***** Dataset records *****

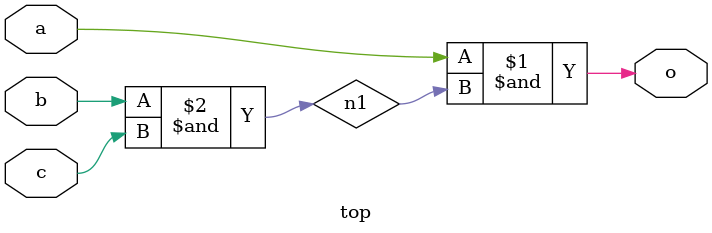
<source format=v>
module top(o, a, b, c);
output o;
input a, b, c;
and g2(o, a, n1);
and g1(n1, b, c);
endmodule

</source>
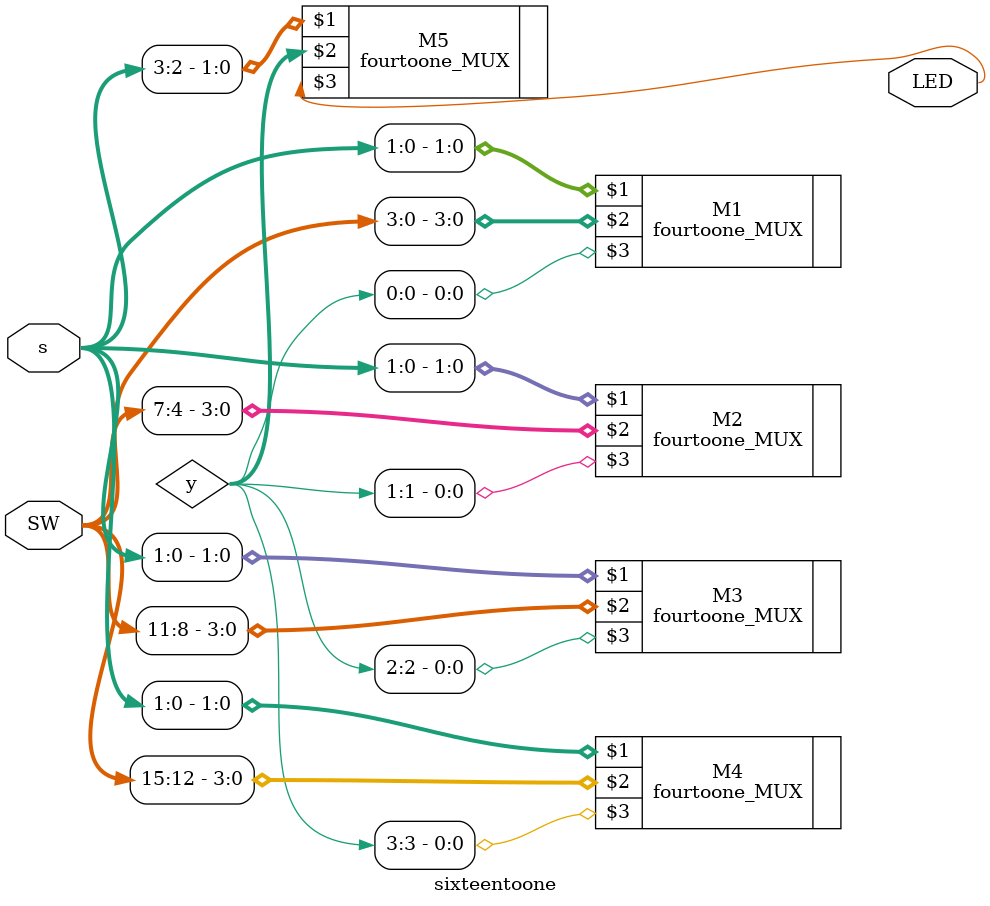
<source format=v>
`timescale 1ns / 1ps


module sixteentoone(
input [3:0] s,
input [15:0] SW,
output wire LED
    );
    
wire [3:0] y;

fourtoone_MUX M1(s[1:0],SW[3:0],y[0]);
fourtoone_MUX M2(s[1:0],SW[7:4],y[1]);
fourtoone_MUX M3(s[1:0],SW[11:8],y[2]);
fourtoone_MUX M4(s[1:0],SW[15:12],y[3]);

fourtoone_MUX M5(s[3:2],y,LED);


endmodule

</source>
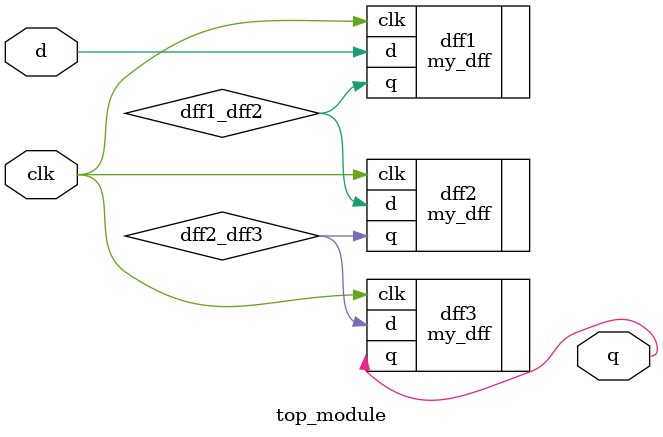
<source format=v>
module top_module ( input clk, input d, output q );
    wire dff1_dff2, dff2_dff3;
    my_dff dff1(
        .clk(clk),
        .d(d),
        .q(dff1_dff2)
    );
    
    my_dff dff2(
        .clk(clk),
        .d(dff1_dff2),
        .q(dff2_dff3)
    );
    
    my_dff dff3(
        .clk(clk),
        .d(dff2_dff3),
        .q(q)
    );
endmodule

</source>
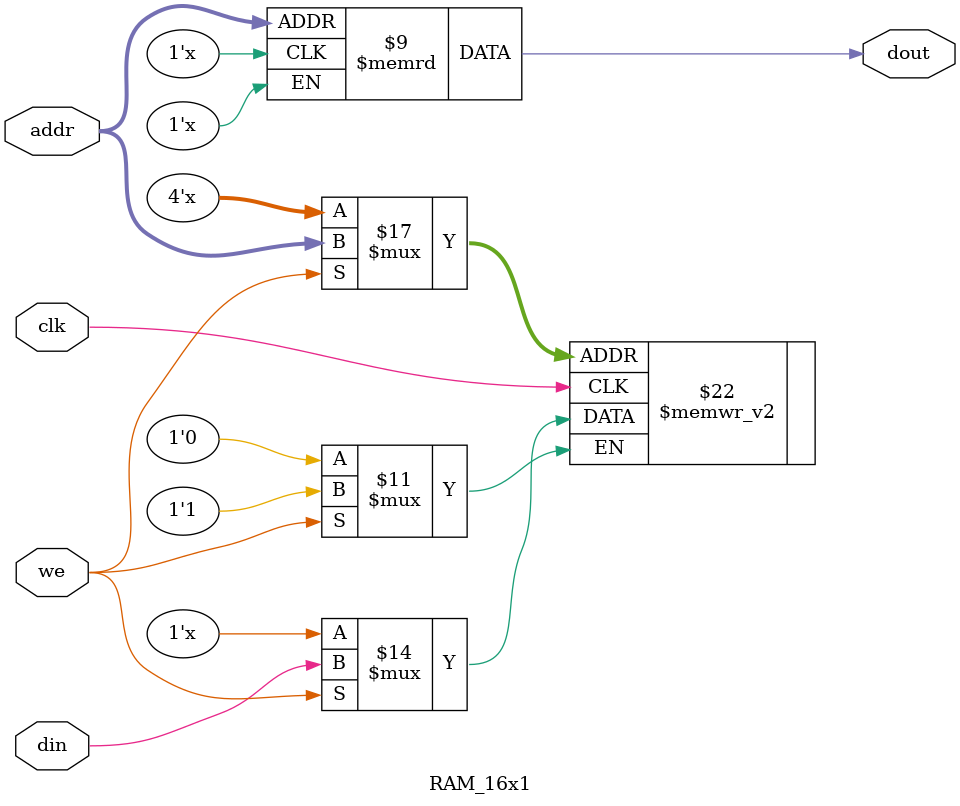
<source format=v>
module RAM_16x1 (
input wire clk, // Clock
input wire we, // Sinal de escrita
input wire [3:0] addr, // Endereço
input wire din, // Dado de entrada
output wire dout // Dado de saída
);


reg mem [15:0];
always @(posedge clk) begin
if (we)
mem[addr] <= din;
end
assign dout = mem[addr];

endmodule
</source>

*****

Would you copy every line of the entries that includes the word "Dado"?

§ Output of the exercise
input wire din, // Dado de entrada
output wire dout // Dado de saída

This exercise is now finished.